Re: [PATCH v4] KVM: nVMX: Don't leak L1 MMIO regions to L2

Sean Christopherson <sean.j.christopherson@xxxxxxxxx> · Mon, 14 Oct 2019 18:07:40 -0700

On Mon, Oct 14, 2019 at 05:13:04PM -0700, Jim Mattson wrote:
> If the "virtualize APIC accesses" VM-execution control is set in the
> VMCS, the APIC virtualization hardware is triggered when a page walk
> in VMX non-root mode terminates at a PTE wherein the address of the 4k
> page frame matches the APIC-access address specified in the VMCS. On
> hardware, the APIC-access address may be any valid 4k-aligned physical
> address.
> 
> KVM's nVMX implementation enforces the additional constraint that the
> APIC-access address specified in the vmcs12 must be backed by
> a "struct page" in L1. If not, L0 will simply clear the "virtualize
> APIC accesses" VM-execution control in the vmcs02.
> 
> The problem with this approach is that the L1 guest has arranged the
> vmcs12 EPT tables--or shadow page tables, if the "enable EPT"
> VM-execution control is clear in the vmcs12--so that the L2 guest
> physical address(es)--or L2 guest linear address(es)--that reference
> the L2 APIC map to the APIC-access address specified in the
> vmcs12. Without the "virtualize APIC accesses" VM-execution control in
> the vmcs02, the APIC accesses in the L2 guest will directly access the
> APIC-access page in L1.
> 
> When there is no mapping whatsoever for the APIC-access address in L1,
> the L2 VM just loses the intended APIC virtualization. However, when
> the APIC-access address is mapped to an MMIO region in L1, the L2
> guest gets direct access to the L1 MMIO device. For example, if the
> APIC-access address specified in the vmcs12 is 0xfee00000, then L2
> gets direct access to L1's APIC.
> 
> Since this vmcs12 configuration is something that KVM cannot
> faithfully emulate, the appropriate response is to exit to userspace
> with KVM_INTERNAL_ERROR_EMULATION.
> 
> Fixes: fe3ef05c7572 ("KVM: nVMX: Prepare vmcs02 from vmcs01 and vmcs12")
> Reported-by: Dan Cross <dcross@xxxxxxxxxx>
> Signed-off-by: Jim Mattson <jmattson@xxxxxxxxxx>
> Reviewed-by: Peter Shier <pshier@xxxxxxxxxx>
> ---

With two nits below:

Reviewed-by: Sean Christopherson <sean.j.christopherson@xxxxxxxxx>

> @@ -3244,13 +3247,9 @@ static int nested_vmx_run(struct kvm_vcpu *vcpu, bool launch)
>  	 * the nested entry.
>  	 */
>  	vmx->nested.nested_run_pending = 1;
> -	ret = nested_vmx_enter_non_root_mode(vcpu, true);
> -	vmx->nested.nested_run_pending = !ret;
> -	if (ret > 0)
> -		return 1;
> -	else if (ret)
> -		return nested_vmx_failValid(vcpu,
> -			VMXERR_ENTRY_INVALID_CONTROL_FIELD);
> +	status = nested_vmx_enter_non_root_mode(vcpu, true);
> +	if (unlikely(status != NVMX_VMENTRY_SUCCESS))

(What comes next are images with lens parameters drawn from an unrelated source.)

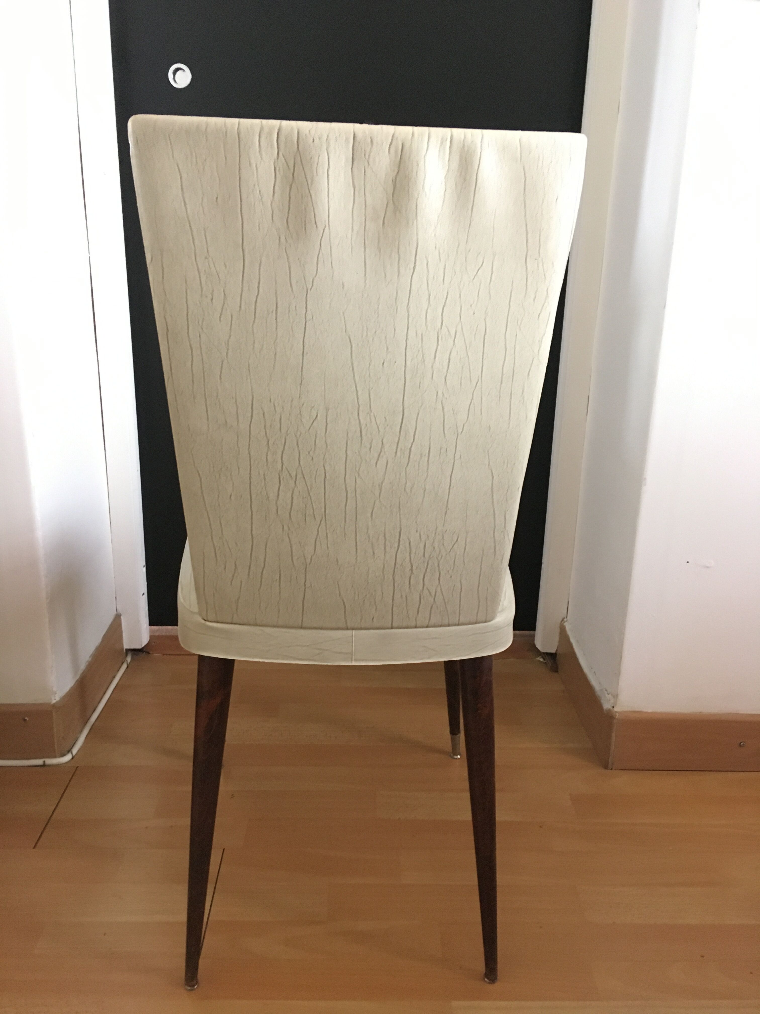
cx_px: 380
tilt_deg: -18.8
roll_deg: +0.6
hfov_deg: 48.2
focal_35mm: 29
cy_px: 507
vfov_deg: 61.7
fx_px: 849
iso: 400
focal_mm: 4.15
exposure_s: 1/17
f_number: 2.2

KVM doesn't usually add (un)likely annotations for things that are under
L1's control.  The "unlikely(vmx->fail)" in nested_vmx_exit_reflected() is
there because it's true iff KVM missed a VM-Fail condition that was caught
by hardware.

> +		goto vmentry_failed;
>  
>  	/* Hide L1D cache contents from the nested guest.  */
>  	vmx->vcpu.arch.l1tf_flush_l1d = true;
> @@ -3281,6 +3280,16 @@ static int nested_vmx_run(struct kvm_vcpu *vcpu, bool launch)
>  		return kvm_vcpu_halt(vcpu);
>  	}
>  	return 1;
> +
> +vmentry_failed:
> +	vmx->nested.nested_run_pending = 0;
> +	if (status == NVMX_VMENTRY_KVM_INTERNAL_ERROR)
> +		return 0;
> +	if (status == NVMX_VMENTRY_VMEXIT)
> +		return 1;
> +	WARN_ON_ONCE(status != NVMX_VMENTRY_VMFAIL);
> +	return nested_vmx_failValid(vcpu,
> +				    VMXERR_ENTRY_INVALID_CONTROL_FIELD);

This can fit on a single line.

>  }
>  
>  /*